In future Play the Past posts I want to look at two games obviously influenced by Will Wright and Sid Meier’s work but which focus directly on prisons themselves: the discount Prison Tycoon series and the Tropico series. I’ll consider these games as allegories of control in the same vein as SimCity, but also as games that are much more historically rooted, even when they appear to erase history.

Bibliography

Deleuze, Gilles. “Postscript on the Societies of Control.” October 59 (1992): 3-7.

Galloway, Alexander. “Playing the Code: Allegories Of Control In Civilization.” Radical Philosophy 128 (2004) : 33-40.

Kaufman, Eleanor, and Kevin Jon Heller, eds. Deleuze & Guattari: New Mappings in Politics, Philosophy, and Culture. Minneapolis: University of Minnesota Press, 1998.

In the case of videogames set in the war on terror, the games model a version of torture-interrogation that eliminates prisons, replacing a bureaucratic, systemic structure of containment and abuse with an individualized, heroic quest for the truth.

9 Comments


  1. Just to be pedantic, there’s a prison torture scene in Metal Gear Solid 3. I’m sure there are others too. But this shouldn’t detract from your main argument, which is fascinating.
    Great post, thanks!

  2. Great post! In general I think your identification of genres dealing with torture and prisons makes a lot of sense. Another example of the impromptu interrogation technique is the hit-someone-till-they-tell-you-the-answer-and-then-kill-them approach in assassin’s creed. Your post also makes me think that (if someone hasn’t already) someone should write a history of Arkham Asylum in comics, television, video games and lego sets, to the recent stunt Arkham site ArkhamCare.com

    1. Author

      @Trevor – Thanks for bringing up the example of Assassin’s Creed. I haven’t played the game, but it strikes me as another example of that in situ interrogation I talk about (albeit a crudely rendered one). In my initial research I had focused on videogames explicitly set within the context of the so-called War on Terror, but it’s worth expanding the scope of games I consider (including Metal Gear Solid 3, which @Rachel mentions above.
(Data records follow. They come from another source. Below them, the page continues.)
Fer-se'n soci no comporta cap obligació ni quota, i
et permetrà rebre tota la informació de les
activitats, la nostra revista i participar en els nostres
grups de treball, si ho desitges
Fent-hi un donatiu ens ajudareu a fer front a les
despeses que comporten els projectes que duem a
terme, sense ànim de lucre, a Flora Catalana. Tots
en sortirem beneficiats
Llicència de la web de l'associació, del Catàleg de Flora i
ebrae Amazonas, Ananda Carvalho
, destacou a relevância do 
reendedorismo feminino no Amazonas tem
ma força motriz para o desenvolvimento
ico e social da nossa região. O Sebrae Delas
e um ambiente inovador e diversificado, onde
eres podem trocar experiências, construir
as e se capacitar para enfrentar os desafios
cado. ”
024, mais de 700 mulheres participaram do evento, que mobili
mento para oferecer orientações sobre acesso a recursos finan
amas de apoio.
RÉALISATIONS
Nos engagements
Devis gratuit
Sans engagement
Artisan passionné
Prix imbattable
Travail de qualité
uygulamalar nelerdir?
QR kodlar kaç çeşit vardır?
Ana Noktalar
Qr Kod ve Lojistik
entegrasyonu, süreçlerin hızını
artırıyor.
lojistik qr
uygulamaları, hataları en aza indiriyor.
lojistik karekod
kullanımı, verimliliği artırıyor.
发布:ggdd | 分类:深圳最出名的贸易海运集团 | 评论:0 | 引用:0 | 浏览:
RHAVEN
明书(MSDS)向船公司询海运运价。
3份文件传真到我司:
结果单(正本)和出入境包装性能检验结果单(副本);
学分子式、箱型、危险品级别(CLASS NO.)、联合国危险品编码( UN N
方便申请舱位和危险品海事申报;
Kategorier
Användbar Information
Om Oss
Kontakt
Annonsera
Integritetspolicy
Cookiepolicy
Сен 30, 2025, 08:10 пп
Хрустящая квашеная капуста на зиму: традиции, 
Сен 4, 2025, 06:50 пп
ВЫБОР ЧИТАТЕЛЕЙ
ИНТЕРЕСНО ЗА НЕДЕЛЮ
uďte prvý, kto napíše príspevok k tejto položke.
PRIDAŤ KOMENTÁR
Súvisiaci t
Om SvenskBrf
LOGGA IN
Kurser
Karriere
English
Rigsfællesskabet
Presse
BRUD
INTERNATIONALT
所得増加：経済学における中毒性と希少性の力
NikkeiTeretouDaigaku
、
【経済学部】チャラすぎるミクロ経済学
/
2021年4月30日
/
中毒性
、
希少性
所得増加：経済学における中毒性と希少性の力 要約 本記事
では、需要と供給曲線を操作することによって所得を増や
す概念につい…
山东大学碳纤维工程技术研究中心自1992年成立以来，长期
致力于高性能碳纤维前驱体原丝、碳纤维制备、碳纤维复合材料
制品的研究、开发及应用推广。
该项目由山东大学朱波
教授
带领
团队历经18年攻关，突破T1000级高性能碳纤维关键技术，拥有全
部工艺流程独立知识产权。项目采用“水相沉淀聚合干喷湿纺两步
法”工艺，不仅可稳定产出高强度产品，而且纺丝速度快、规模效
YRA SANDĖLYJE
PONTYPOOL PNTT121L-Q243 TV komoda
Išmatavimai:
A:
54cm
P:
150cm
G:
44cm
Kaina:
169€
      1. Assassin’s Creed is carefully situated in another historical period, very deeply othered in time and place… until you get to the framing story, which takes place in (I think) the near future, and in Canada (or a generalized Western city). The main character is being held against his will. Perhaps there’s something to be done with that othering/framing mechanism.

    2. Author

      @Trevor – Also, your idea about Arkham Asylum is great. I wonder whether insane asylum games are a subcategory of prison games, or if they should be considered as an entirely separate kind of game. In any case, there’s a rich history of insane asylums in videogames. One of the first interactive fiction games I ever played, even before Zork, was Bedlam, for the TRS-80 Color Computer in the very early eighties.